* **Task**: In the listing below, the answer starts at the line that has "font-size: 13px ->" and stops after the line that has "html: none ->"; please repeat that part exactly and nothing more.

* **Entries provided**:
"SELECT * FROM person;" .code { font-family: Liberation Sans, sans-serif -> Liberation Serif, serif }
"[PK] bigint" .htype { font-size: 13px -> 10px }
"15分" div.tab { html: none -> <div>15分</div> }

...

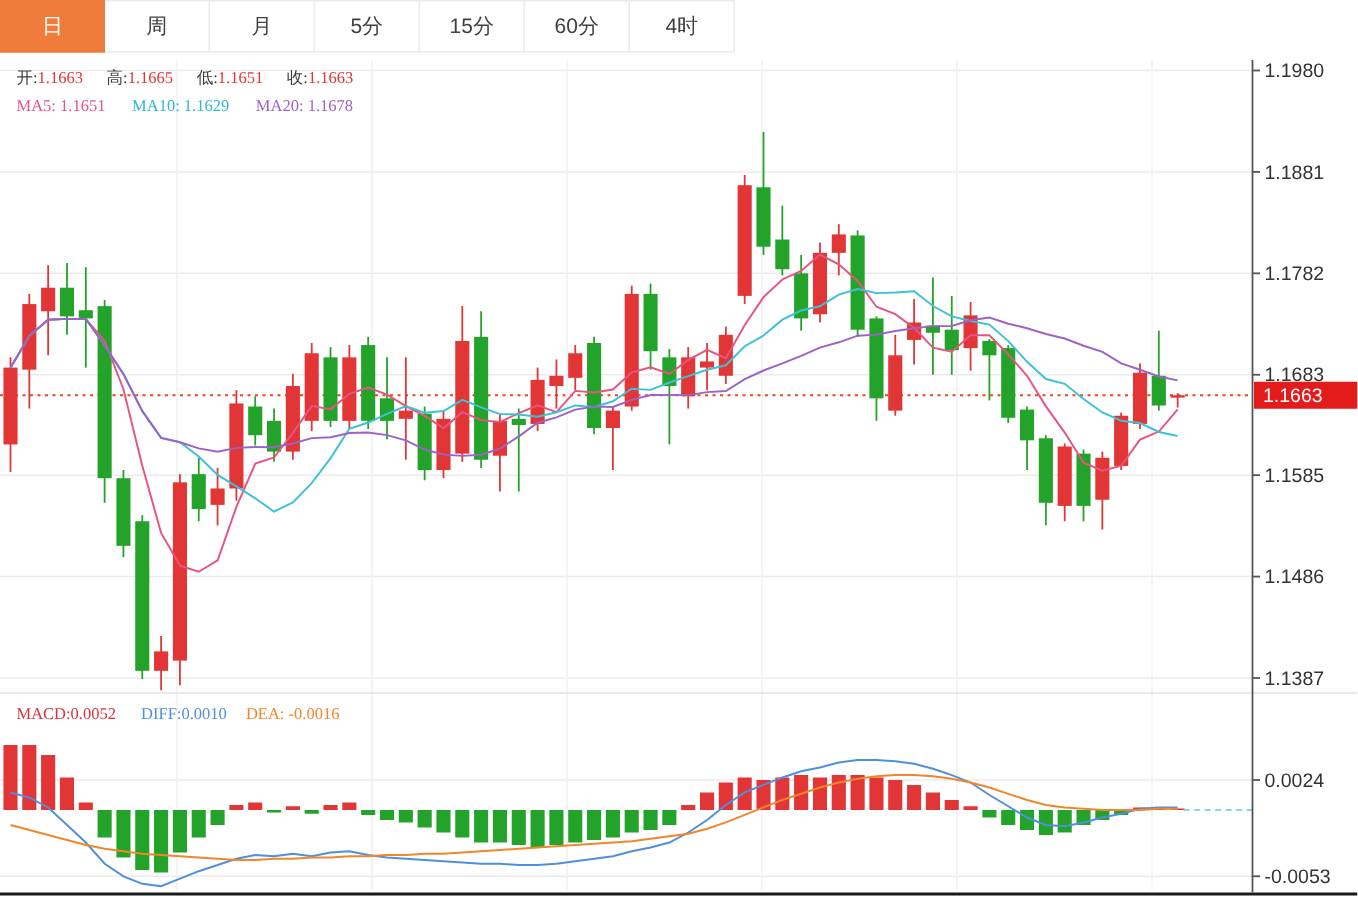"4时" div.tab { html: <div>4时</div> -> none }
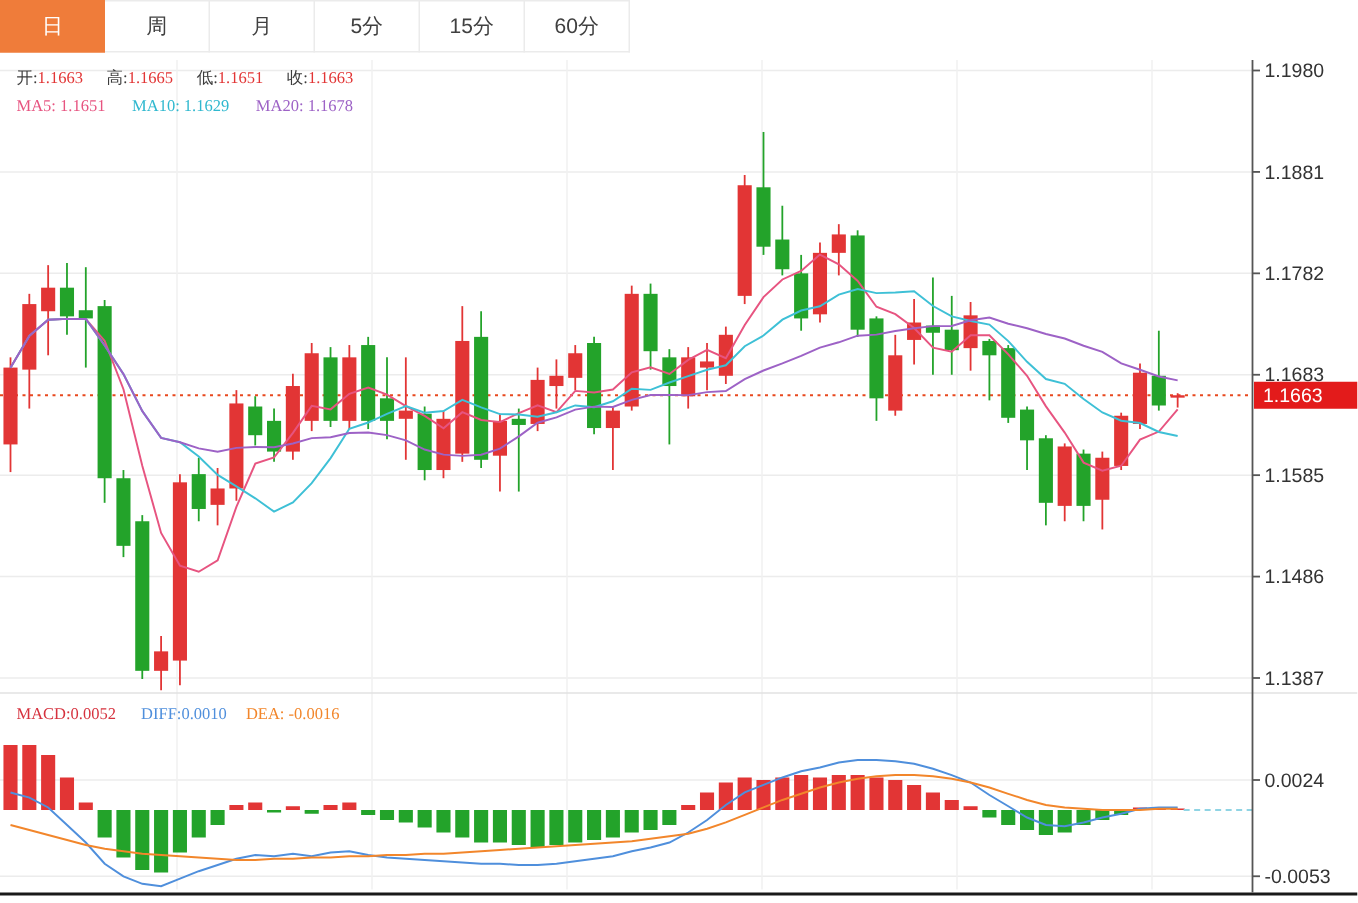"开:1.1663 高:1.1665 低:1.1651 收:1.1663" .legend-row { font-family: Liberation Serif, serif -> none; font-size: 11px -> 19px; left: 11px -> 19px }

---

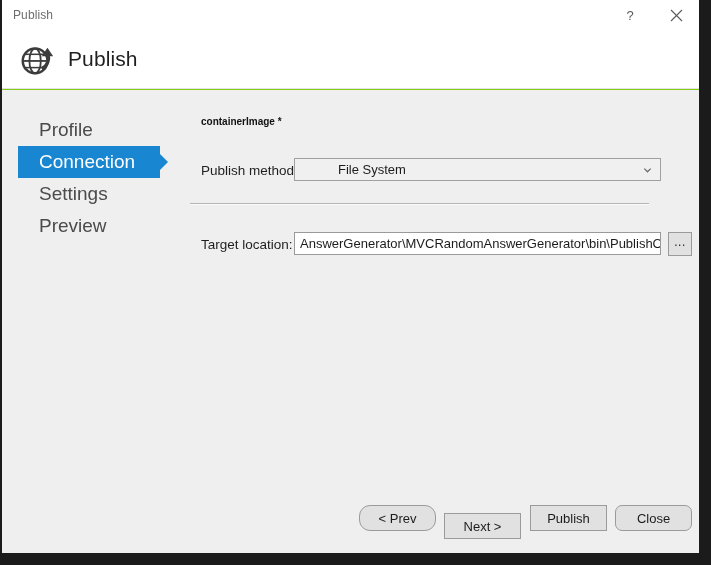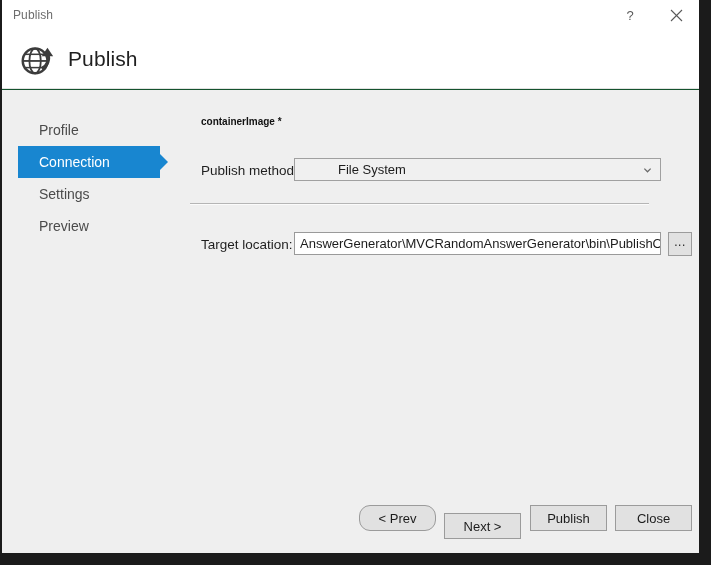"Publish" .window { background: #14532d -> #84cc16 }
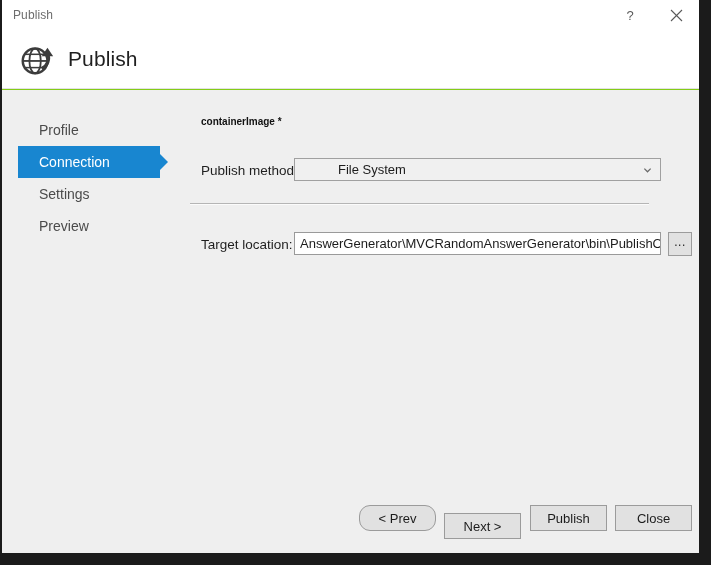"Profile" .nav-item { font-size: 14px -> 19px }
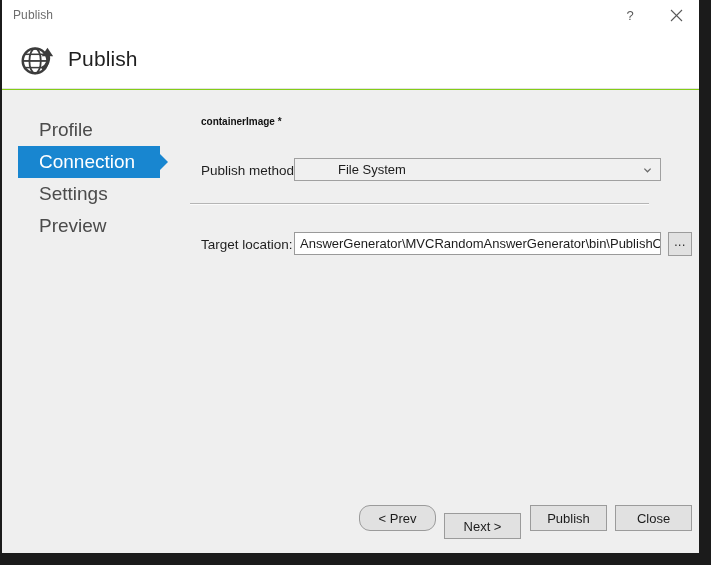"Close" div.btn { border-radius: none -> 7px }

* **Output below**:
"[PK] bigint" .htype { font-size: 13px -> 10px }
"15分" div.tab { html: none -> <div>15分</div> }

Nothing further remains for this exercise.